## Provided text
----

Tolerance and Allegory missing word

Jan Risvig Henriksen risvig at dorit.ihi.ku.dk
Wed Oct 13 18:43:57 CDT 1999


I'm new to this list and seem to have arrived in the middle of a very interesting
discussion, so I thought I'd throw my preliminary bid (although I have no way of
knowing which subjects you've already dealt with)::
.
"M. Collette" wrote:

> In defining the "post-modern" as it is used in our various contexts, let us
> remind ourselves that the post-modern precedes the modern (it becomes modern
> with application and meta acceptance)....  The post-modern is away from a
> (universalist) mode, but toward a multiplicity of modes. It is an acceptance of
> the variety of meanings that
> can occur from the writer of the text and the reader of that particular
> text.

Assuming that there is indeed such a thing as pom, it may be said to precede the
modern. The concept of pom is notoriously fluid and plastic -- this seems to have
become the standard way to begin a discussion of pom. But is the modern really
characterised by universalism as such? Did the New Critics, for instance, really
claim that there was only one correct way to read, say, "Kubla Khan"? I realise
that it is crucial for those who believe in the postmodern to define it in
opposition to some other (the modern), but is the pom-description of the modern
really tenable?


"M. Collette" also wrote:

> I take issue with the assessment of Derrida and deconstruction as
> "banal"---Derrida is acknowledging the subjectivity of text (and removing
> the meta quality of it) from both the readers and writers perspective as
> well the multiplicity of meaning of text. He is removing text from the meta
> (or "master" as you refer to Lyotard's perspective") to liberate the reader
> and writer toward alternative meanings.  I think by using the term "banal"
> you may be demonizing a certain perspective

I must admit that I find Deconstruction equally banal and trite. I fail to see
what's so liberating about it: if it's the claim that a piece of text can be read
in different ways, it's a very uncontroversial claim, and not a claim necessarily
hostile to modernism (assuming that we are talking the same thing!); in other
words, it's banal! But if the claim entails the more extreme position that the
reader of a given text is free (now that she's liberated) to construct alternative
meanings whatever they may be, then it's a wrong postulate that's emphatically
counter-intuitive. V is not a novel about how bacteria reproduce themselves!
A given text, say GR, is inanimate, it has no subjectivity! If I leave my copy of
GR next to my bed when I go to sleep, it will be there in the morning. It won't
have altered, it won't have spawned an additional 100 pages, it will be the same
text. What does change, however, is the way people read GR.

----

## Given information
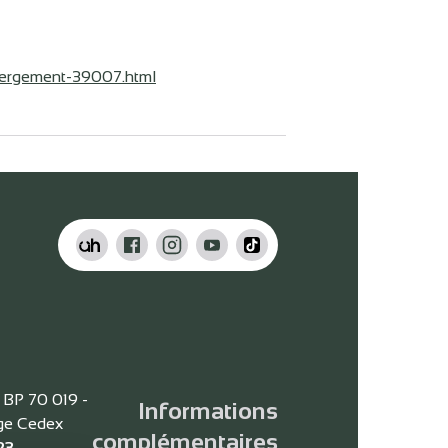
bergement-39007.html
- BP 70 019 -
Informations
age Cedex
complémentaires
23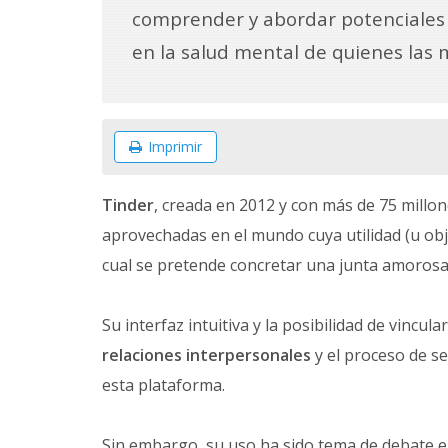
comprender y abordar potenciales
en la salud mental de quienes las 
Imprimir
Tinder
, creada en 2012 y con más de 75 millon
aprovechadas en el mundo cuya utilidad (u obje
cual se pretende concretar una junta amorosa 
Su interfaz intuitiva y la posibilidad de vinc
relaciones interpersonales
y el proceso de se
esta plataforma.
Sin embargo, su uso ha sido tema de debate en 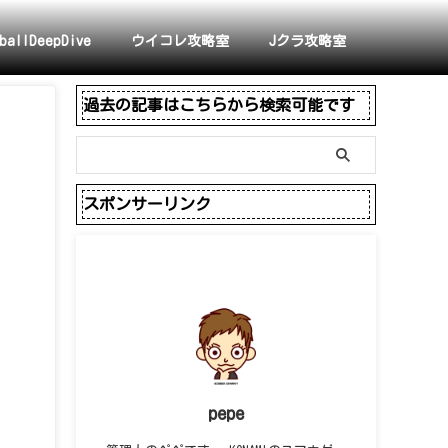
ballDeepDive
ウイコレ攻略室
Jクラ攻略室
過去の記事はこちらから検索可能です
スポンサーリンク
pepe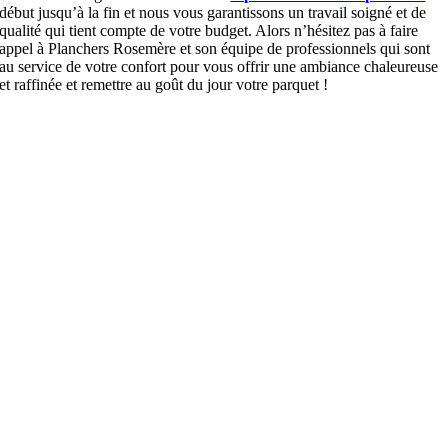
début jusqu’à la fin et nous vous garantissons un travail soigné et de
qualité qui tient compte de votre budget. Alors n’hésitez pas à faire
appel à Planchers Rosemère et son équipe de professionnels qui sont
au service de votre confort pour vous offrir une ambiance chaleureuse
et raffinée et remettre au goût du jour votre parquet !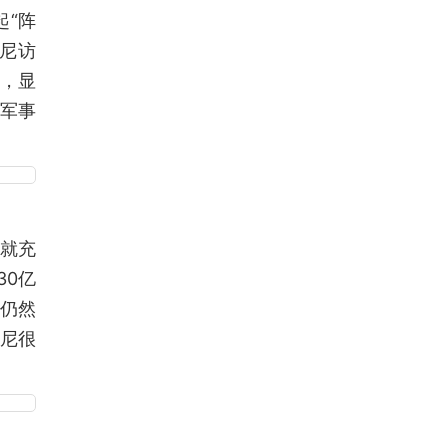
起“阵
印尼访
议，显
年军事
，就充
30亿
尼仍然
尼很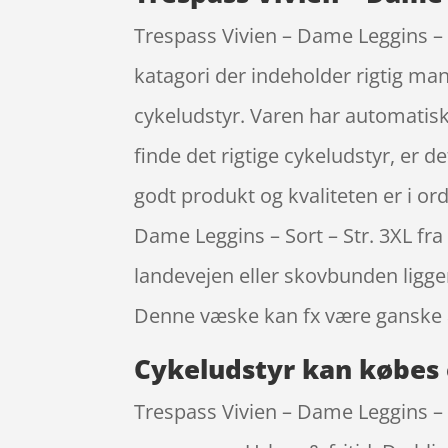
Trespass Vivien – Dame Leggins – So
katagori der indeholder rigtig ma
cykeludstyr. Varen har automatisk 
finde det rigtige cykeludstyr, er d
godt produkt og kvaliteten er i ord
Dame Leggins – Sort – Str. 3XL fr
landevejen eller skovbunden ligge
Denne væske kan fx være ganske a
Cykeludstyr kan købes 
Trespass Vivien – Dame Leggins – 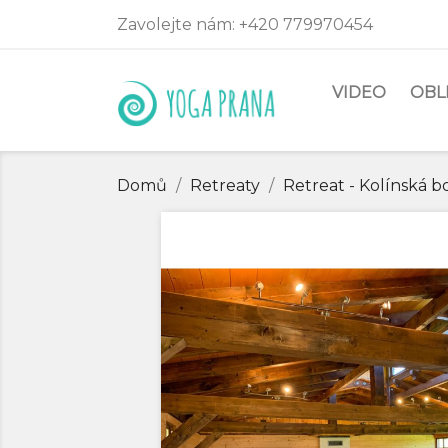
Zavolejte nám:
+420 779970454
VIDEO
OBL
Domů
Retreaty
Retreat - Kolínská b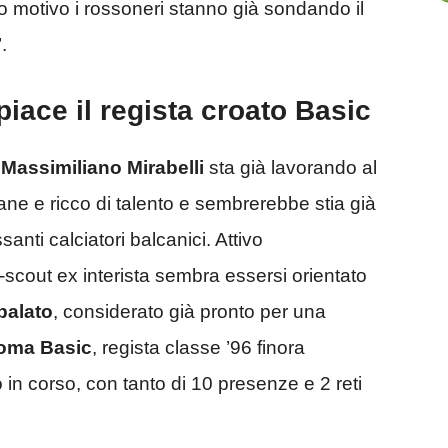
o motivo i rossoneri stanno già sondando il
.
iace il regista croato Basic
a
Massimiliano Mirabelli
sta già lavorando al
vane e ricco di talento e sembrerebbe stia già
anti calciatori balcanici. Attivo
t-scout ex interista sembra essersi orientato
palato
, considerato già pronto per una
oma Basic
, regista classe ’96 finora
in corso, con tanto di 10 presenze e 2 reti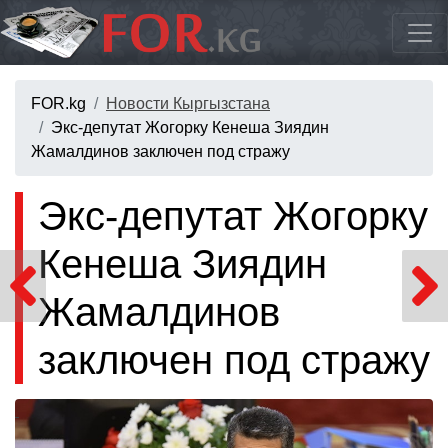
FOR.kg
Новости Кыргызстана
Экс-депутат Жогорку Кенеша Зиядин
Жамалдинов заключен под стражу
Экс-депутат Жогорку
Кенеша Зиядин
Жамалдинов
заключен под стражу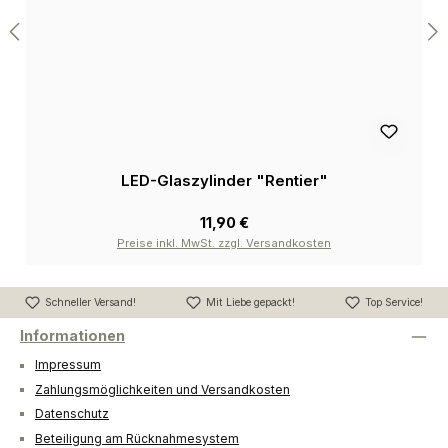
LED-Glaszylinder "Rentier"
11,90 €
Preise inkl. MwSt. zzgl. Versandkosten
Schneller Versand!
Mit Liebe gepackt!
Top Service!
Informationen
Impressum
Zahlungsmöglichkeiten und Versandkosten
Datenschutz
Beteiligung am Rücknahmesystem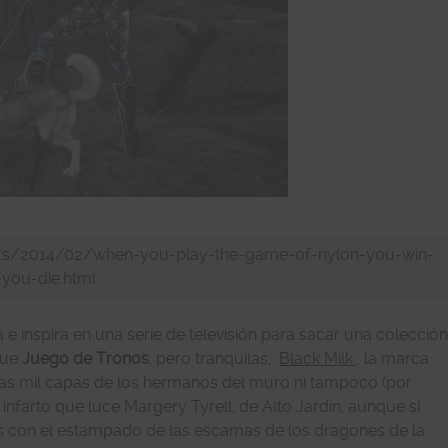
ghts/2014/02/when-you-play-the-game-of-nylon-you-win-
-you-die.html
e inspira en una serie de televisión para sacar una colección
 que
Juego de Tronos
, pero tranquilas,
Black Milk
, la marca
las mil capas de los hermanos del muro ni tampoco (por
nfarto que luce Margery Tyrell, de Alto Jardín, aunque sí
s con el estampado de las escamas de los dragones de la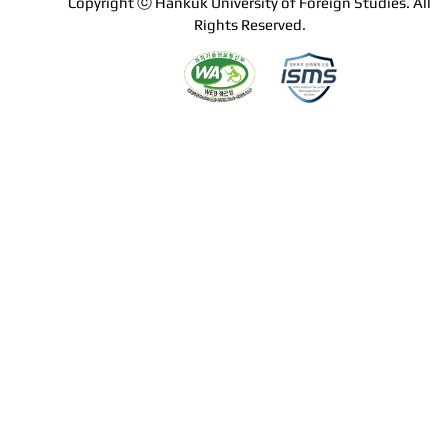
Copyright ⓒ Hankuk University of Foreign Studies. All
Rights Reserved.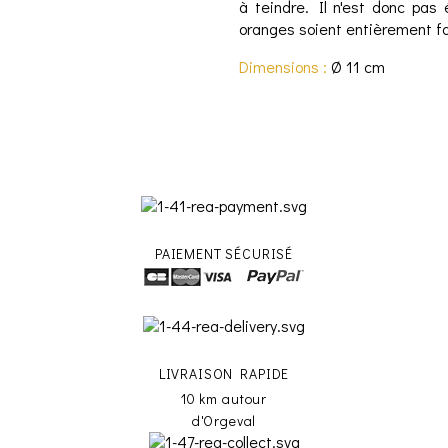
à teindre. Il n'est donc pa
oranges soient entièrement fa
Dimensions :
Ø 11 cm
PAIEMENT SÉCURISÉ
LIVRAISON RAPIDE
10 km autour
d'Orgeval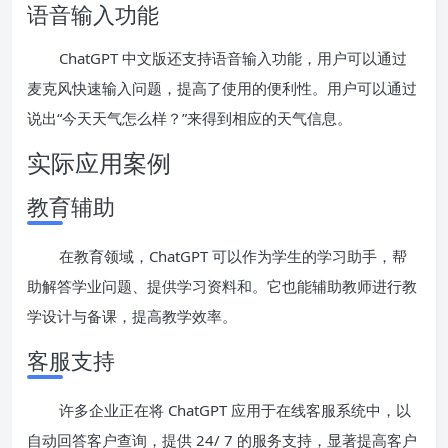
语音输入功能
ChatGPT 中文版还支持语音输入功能，用户可以通过
麦克风快速输入问题，提高了使用的便利性。用户可以通过
说出“今天天气怎么样？”来得到相应的天气信息。
实际应用案例
教育辅助
在教育领域，ChatGPT 可以作为学生的学习助手，帮
助解答学业问题、提供学习资料和。它也能辅助教师进行教
学设计与备课，提高教学效率。
客服支持
许多企业正在将 ChatGPT 应用于在线客服系统中，以
自动回答客户查询，提供 24/ 7 的服务支持，显著提高客户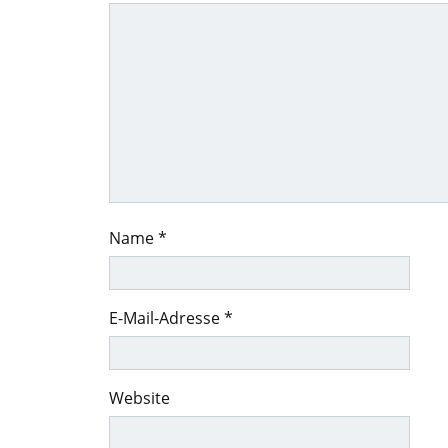
Name
*
E-Mail-Adresse
*
Website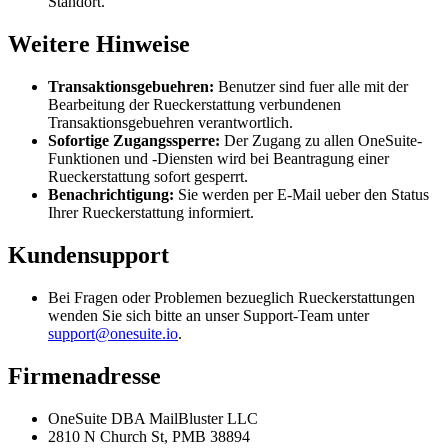
Standort.
Weitere Hinweise
Transaktionsgebuehren:
Benutzer sind fuer alle mit der
Bearbeitung der Rueckerstattung verbundenen
Transaktionsgebuehren verantwortlich.
Sofortige Zugangssperre:
Der Zugang zu allen OneSuite-
Funktionen und -Diensten wird bei Beantragung einer
Rueckerstattung sofort gesperrt.
Benachrichtigung:
Sie werden per E-Mail ueber den Status
Ihrer Rueckerstattung informiert.
Kundensupport
Bei Fragen oder Problemen bezueglich Rueckerstattungen
wenden Sie sich bitte an unser Support-Team unter
support@onesuite.io
.
Firmenadresse
OneSuite DBA MailBluster LLC
2810 N Church St, PMB 38894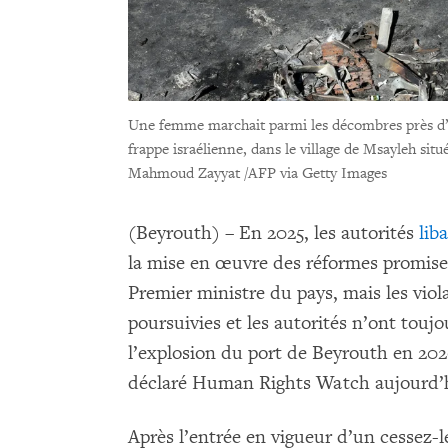
Une femme marchait parmi les décombres près d’éq
frappe israélienne, dans le village de Msayleh situ
Mahmoud Zayyat /AFP via Getty Images
(Beyrouth) – En 2025, les autorités
lib
la mise en œuvre des réformes promise
Premier ministre du pays, mais les viol
poursuivies et les autorités n’ont touj
l’explosion du port de Beyrouth en 202
déclaré Human Rights Watch aujourd’
Après l’entrée en vigueur d’un cessez-l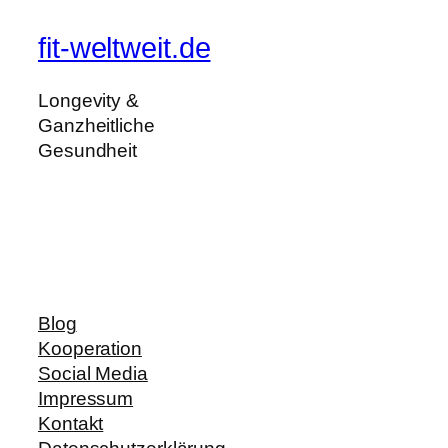
fit-weltweit.de
Longevity &
Ganzheitliche
Gesundheit
Blog
Kooperation
Social Media
Impressum
Kontakt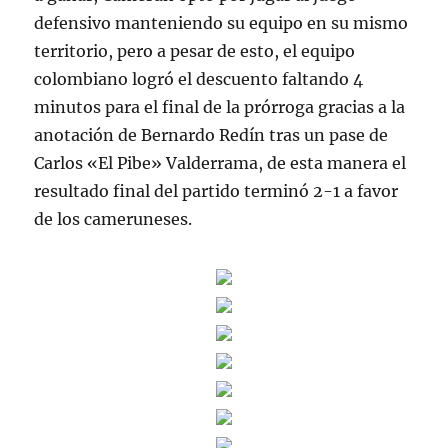
defensivo manteniendo su equipo en su mismo
territorio, pero a pesar de esto, el equipo
colombiano logró el descuento faltando 4
minutos para el final de la prórroga gracias a la
anotación de Bernardo Redín tras un pase de
Carlos «El Pibe» Valderrama, de esta manera el
resultado final del partido terminó 2-1 a favor
de los cameruneses.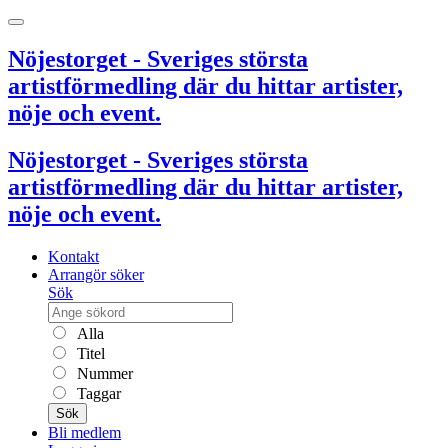
Nöjestorget - Sveriges största
artistförmedling där du hittar artister,
nöje och event.
Nöjestorget - Sveriges största
artistförmedling där du hittar artister,
nöje och event.
Kontakt
Arrangör söker
Sök
Alla
Titel
Nummer
Taggar
Sök
Bli medlem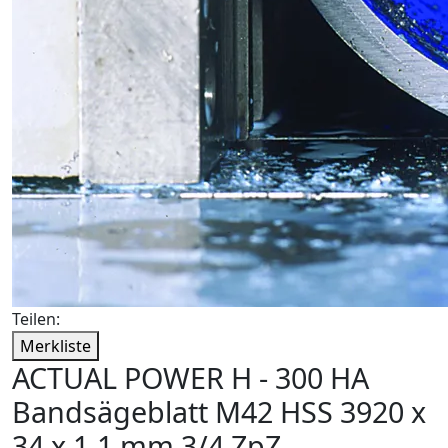
Teilen:
Merkliste
ACTUAL POWER H - 300 HA
Bandsägeblatt M42 HSS 3920 x
34 x 1,1 mm 3/4 ZpZ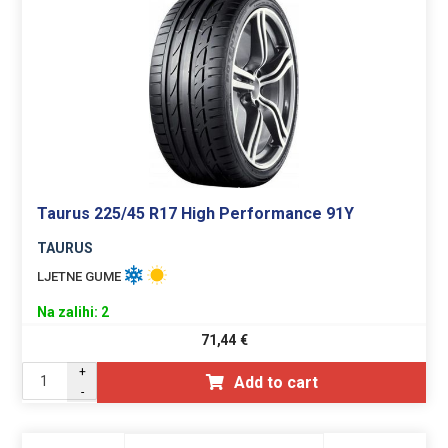
Taurus 225/45 R17 High Performance 91Y
TAURUS
LJETNE GUME
Na zalihi: 2
71,44
€
+
Add to cart
-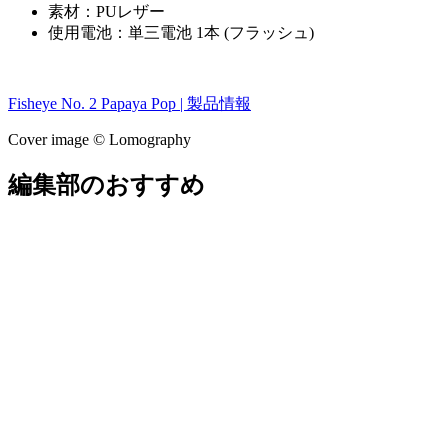
素材：PUレザー
使用電池：単三電池 1本 (フラッシュ)
Fisheye No. 2 Papaya Pop | 製品情報
Cover image ©︎ Lomography
編集部のおすすめ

----

## Prompt
In the post on postmodernism, what does the writer say will be true in the morning of a copy of GR left next to the bed overnight? The lines are separate material and have no connection to the post on postmodernism.

## Solution for this task
It will still be there, unaltered, without an additional 100 pages, and it will be the same text.